Maria’s personal skills began to be highlighted in the local papers. The Pittsburgh Weekly Gazette for June 24, 1871 described a meeting of the Allegheny Teachers association where Maria gave what amounted to a lecture on public speaking.

 

Maria’s speaking ability would stand her in good stead many years later when she went on the road to defend CTR in the 1894 troubles.

Maria gave another lecture the following year.
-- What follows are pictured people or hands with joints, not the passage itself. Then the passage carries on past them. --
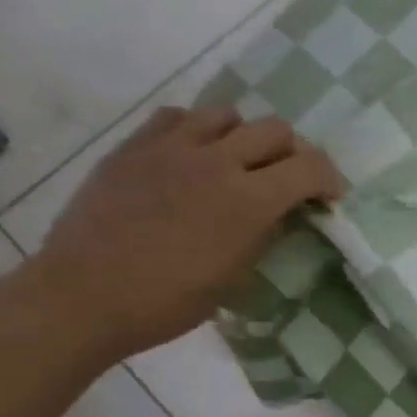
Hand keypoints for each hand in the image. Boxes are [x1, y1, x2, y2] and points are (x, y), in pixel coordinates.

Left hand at [29, 107, 344, 359]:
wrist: (86, 295)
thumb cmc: (170, 301)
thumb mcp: (237, 276)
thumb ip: (264, 234)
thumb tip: (279, 213)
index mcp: (249, 202)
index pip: (310, 167)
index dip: (330, 179)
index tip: (329, 197)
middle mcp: (216, 162)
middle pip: (276, 130)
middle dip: (293, 154)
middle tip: (288, 180)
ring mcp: (171, 148)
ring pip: (228, 115)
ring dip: (245, 137)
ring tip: (238, 163)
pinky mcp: (134, 146)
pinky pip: (178, 117)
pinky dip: (198, 131)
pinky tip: (193, 157)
From the Pittsburgh Daily Commercial for April 3, 1872 – from the annual meeting of the Allegheny County Teachers’ Institute (Second Day) “In the evening, Miss Mariah Ackley read an essay entitled Will It Pay?”

Two more references from 1872. The Pittsburgh Daily Post for June 20, 1872 – “the following teachers have been elected for the 19th ward public schools: Grammar, Miss Lyons and Miss Ackley.”
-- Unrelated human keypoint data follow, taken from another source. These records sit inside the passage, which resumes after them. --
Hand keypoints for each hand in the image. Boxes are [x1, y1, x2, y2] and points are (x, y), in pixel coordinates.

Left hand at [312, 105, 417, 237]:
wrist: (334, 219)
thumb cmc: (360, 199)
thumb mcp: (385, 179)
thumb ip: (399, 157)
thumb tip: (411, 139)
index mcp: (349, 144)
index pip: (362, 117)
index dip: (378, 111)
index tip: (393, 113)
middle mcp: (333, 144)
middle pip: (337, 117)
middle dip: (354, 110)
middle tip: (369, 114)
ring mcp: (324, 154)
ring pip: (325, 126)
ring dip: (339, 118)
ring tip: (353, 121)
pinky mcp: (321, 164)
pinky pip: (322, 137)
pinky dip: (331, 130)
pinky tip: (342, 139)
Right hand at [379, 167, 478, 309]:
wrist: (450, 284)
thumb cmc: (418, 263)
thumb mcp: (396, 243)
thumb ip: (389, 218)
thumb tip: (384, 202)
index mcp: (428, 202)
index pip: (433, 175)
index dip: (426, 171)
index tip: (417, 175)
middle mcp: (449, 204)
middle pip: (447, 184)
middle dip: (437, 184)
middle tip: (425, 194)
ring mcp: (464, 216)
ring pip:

Then the Pittsburgh Weekly Gazette for July 27, 1872 – “Miss T (?) Ackley was elected teacher to fill the vacancy in Room no. 7 of the North Avenue building.”

 

1873 adds another dimension to Maria’s work when she is now elected as a Sunday School Teacher. From the Pittsburgh Weekly Gazette for April 5, 1873:

 

Three years later she is still teaching in Sunday School and is given a pin-cushion to show appreciation. From the Pittsburgh Daily Commercial for January 4, 1876:

In 1877 she is mentioned in the teacher elections for the public schools.

 

She is elected as Marie F Ackley for the North Avenue School. Also elected is a Mary D Lecky. We will come back to her shortly.

However, not all was plain sailing in the teaching profession. In early 1878 Maria was accused of assaulting a pupil. It made the newspapers. From the Pittsburgh Daily Post for January 19, 1878:

It appears that her fellow teacher in the North Avenue School, Mary Lecky, was concerned that someone might think it meant HER. There was a hasty bit of damage limitation. The Pittsburgh Daily Post for January 22, 1978, carried a clarification:

 

Putting this in context, we must remember that corporal punishment was allowed at this time and the complaint may have been malicious. However, for a 27 year old female teacher to be accused of “cruelling whipping” a 12 year old boy still seems unsual. Those who enjoy cooincidences may like to note that the name of the pupil on the receiving end was Knorr. Don’t worry – it has been followed up. While the famous Knorr family of Watch Tower history came from Pennsylvania, it was a different part of the State and also a different era.

There is no information in the newspapers as to how the investigation turned out, but we must assume Maria was cleared of misconduct. The Pittsburgh Post-Gazette for July 3, 1878 carried a report of the latest election of teachers. For the Second Ward, North Avenue School, Marie F Ackley was elected again; as was Mary Lecky.

However, with that kind of experience and after a decade of teaching (with more of the same old same old looming ahead) perhaps Maria was getting tired of it all. Getting married, as her two older sisters had done before her – that was the normal escape route for a single woman.

On March 13, 1879, she married Charles Taze Russell.